The DE Quick Start tutorial provides an introduction to basic DE functionality and navigation.
Picard is a set of command line tools for manipulating high-throughput sequencing (HTS) data and formats such as SAM/BAM/CRAM and VCF.
The MarkDuplicates tool is to locate and tag duplicate reads in a BAM or SAM file, where duplicate reads are defined as originating from a single fragment of DNA. Duplicates can arise during sample preparation e.g. library construction using PCR. See also EstimateLibraryComplexity for additional notes on PCR duplication artifacts. Duplicate reads can also result from a single amplification cluster, incorrectly detected as multiple clusters by the optical sensor of the sequencing instrument.
The program can take either coordinate-sorted or query-sorted inputs, however the behavior is slightly different. When the input is coordinate-sorted, unmapped mates of mapped records and supplementary/secondary alignments are not marked as duplicates.

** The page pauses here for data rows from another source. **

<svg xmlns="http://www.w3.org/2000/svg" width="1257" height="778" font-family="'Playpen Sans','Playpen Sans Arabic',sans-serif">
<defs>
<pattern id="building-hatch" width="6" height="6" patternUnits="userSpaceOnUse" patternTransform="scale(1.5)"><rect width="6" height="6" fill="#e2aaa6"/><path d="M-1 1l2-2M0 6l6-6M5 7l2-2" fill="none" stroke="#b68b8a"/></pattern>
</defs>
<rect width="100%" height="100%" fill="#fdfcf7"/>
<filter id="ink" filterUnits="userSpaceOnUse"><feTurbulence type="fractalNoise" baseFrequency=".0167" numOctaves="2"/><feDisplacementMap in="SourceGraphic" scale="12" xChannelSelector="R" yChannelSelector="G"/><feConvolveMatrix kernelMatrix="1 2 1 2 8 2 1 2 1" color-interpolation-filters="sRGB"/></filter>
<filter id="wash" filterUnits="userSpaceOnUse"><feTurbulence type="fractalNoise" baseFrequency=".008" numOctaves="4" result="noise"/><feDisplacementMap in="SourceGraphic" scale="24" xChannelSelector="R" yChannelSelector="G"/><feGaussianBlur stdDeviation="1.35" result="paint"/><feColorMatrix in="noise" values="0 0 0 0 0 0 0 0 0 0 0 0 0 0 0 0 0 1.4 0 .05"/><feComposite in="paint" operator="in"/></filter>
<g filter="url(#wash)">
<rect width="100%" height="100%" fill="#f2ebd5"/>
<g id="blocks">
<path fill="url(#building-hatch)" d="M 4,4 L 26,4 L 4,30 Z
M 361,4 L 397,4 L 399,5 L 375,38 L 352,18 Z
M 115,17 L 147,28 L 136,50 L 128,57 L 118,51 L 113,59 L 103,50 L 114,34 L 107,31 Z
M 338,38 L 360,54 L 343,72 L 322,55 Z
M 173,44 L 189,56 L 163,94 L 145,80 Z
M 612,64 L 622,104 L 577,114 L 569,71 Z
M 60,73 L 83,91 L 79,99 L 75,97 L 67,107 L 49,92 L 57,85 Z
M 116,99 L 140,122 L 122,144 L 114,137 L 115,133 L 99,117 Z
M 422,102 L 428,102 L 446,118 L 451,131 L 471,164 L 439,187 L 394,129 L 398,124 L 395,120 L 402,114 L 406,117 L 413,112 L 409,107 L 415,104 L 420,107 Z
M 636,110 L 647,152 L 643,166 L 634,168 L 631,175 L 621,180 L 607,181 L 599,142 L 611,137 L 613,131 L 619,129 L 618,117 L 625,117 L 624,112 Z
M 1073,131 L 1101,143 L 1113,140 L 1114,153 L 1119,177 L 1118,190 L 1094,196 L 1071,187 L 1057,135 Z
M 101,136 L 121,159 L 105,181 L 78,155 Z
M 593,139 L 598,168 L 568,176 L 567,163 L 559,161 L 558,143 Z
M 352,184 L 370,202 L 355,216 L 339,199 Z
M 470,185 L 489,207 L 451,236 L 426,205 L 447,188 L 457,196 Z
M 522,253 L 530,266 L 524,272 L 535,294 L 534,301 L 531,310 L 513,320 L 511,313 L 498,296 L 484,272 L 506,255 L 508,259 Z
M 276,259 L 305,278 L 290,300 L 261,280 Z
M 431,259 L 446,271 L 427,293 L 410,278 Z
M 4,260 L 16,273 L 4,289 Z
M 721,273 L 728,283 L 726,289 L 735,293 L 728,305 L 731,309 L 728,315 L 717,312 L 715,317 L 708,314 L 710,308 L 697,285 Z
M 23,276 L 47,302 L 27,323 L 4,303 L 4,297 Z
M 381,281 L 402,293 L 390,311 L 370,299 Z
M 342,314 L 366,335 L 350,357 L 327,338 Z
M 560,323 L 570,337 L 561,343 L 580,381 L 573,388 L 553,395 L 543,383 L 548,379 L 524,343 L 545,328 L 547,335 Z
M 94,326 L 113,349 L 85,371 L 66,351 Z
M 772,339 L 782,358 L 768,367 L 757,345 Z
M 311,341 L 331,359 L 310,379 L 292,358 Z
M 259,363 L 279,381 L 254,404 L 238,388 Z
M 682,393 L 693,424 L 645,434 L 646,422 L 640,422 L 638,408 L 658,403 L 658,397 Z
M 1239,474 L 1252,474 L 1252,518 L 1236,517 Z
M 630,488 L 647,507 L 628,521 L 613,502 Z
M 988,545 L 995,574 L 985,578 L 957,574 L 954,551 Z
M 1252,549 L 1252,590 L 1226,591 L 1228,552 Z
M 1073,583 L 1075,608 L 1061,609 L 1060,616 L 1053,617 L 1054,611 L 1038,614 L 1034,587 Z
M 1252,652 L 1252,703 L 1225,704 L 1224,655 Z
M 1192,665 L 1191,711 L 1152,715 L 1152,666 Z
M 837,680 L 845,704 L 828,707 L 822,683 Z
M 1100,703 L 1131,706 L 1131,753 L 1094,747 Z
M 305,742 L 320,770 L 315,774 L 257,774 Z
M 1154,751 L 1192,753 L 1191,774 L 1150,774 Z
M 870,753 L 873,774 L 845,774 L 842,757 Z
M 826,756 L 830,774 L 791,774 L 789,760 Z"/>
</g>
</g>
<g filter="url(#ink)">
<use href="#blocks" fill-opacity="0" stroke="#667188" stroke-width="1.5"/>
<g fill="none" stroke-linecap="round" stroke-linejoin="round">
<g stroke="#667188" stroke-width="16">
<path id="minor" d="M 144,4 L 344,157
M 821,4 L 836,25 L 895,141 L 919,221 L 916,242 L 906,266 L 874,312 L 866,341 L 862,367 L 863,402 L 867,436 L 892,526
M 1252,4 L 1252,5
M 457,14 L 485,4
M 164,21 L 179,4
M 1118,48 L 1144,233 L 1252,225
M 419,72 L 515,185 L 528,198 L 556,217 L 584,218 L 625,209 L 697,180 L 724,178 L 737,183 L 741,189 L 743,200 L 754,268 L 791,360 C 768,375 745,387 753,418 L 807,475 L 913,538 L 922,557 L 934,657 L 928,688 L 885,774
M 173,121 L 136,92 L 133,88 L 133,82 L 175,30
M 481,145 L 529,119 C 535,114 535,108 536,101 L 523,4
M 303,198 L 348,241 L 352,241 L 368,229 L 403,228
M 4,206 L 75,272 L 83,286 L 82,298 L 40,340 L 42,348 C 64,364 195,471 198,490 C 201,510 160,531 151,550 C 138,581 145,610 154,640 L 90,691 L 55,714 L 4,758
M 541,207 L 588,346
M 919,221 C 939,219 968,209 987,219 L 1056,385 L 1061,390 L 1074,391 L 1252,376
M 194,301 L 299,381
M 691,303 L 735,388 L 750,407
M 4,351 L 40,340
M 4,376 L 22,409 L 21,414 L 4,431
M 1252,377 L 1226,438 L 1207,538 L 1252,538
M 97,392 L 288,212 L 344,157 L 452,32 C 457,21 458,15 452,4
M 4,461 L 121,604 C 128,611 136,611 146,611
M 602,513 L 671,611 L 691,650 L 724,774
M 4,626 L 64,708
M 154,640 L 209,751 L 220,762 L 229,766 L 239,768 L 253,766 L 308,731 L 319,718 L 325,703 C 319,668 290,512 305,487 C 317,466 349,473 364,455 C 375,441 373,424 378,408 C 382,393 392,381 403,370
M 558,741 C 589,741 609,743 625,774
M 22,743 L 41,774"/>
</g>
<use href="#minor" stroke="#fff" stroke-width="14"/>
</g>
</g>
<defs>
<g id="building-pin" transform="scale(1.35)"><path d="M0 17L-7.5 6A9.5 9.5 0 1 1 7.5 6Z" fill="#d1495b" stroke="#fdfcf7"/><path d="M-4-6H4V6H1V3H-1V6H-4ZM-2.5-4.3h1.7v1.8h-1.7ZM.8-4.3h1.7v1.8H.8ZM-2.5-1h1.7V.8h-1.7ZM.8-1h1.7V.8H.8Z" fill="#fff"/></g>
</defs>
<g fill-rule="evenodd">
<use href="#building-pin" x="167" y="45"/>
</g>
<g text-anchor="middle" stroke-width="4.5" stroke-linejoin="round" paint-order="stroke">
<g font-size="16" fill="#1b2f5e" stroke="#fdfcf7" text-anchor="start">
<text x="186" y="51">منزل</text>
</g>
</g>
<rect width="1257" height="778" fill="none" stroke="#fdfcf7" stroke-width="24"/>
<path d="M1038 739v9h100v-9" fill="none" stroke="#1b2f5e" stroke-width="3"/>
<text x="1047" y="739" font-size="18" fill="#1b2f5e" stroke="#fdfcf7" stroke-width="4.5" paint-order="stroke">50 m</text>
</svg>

However, when the input is query-sorted (actually query-grouped), then unmapped mates and secondary/supplementary reads are not excluded from the duplication test and can be marked as duplicate reads.
MarkDuplicates also produces a metrics file indicating the numbers of duplicates for both single- and paired-end reads.
If desired, duplicates can be removed using the REMOVE_DUPLICATE and REMOVE_SEQUENCING_DUPLICATES options.
The following test data are provided for testing BWA-index-mem here /iplant/home/xiaofei_iplant/Sorghum_chr8/chr8_test:
Successful execution of the Picard_MarkDup_2.7.0 will create 2 directories named out for BAM files and metrics.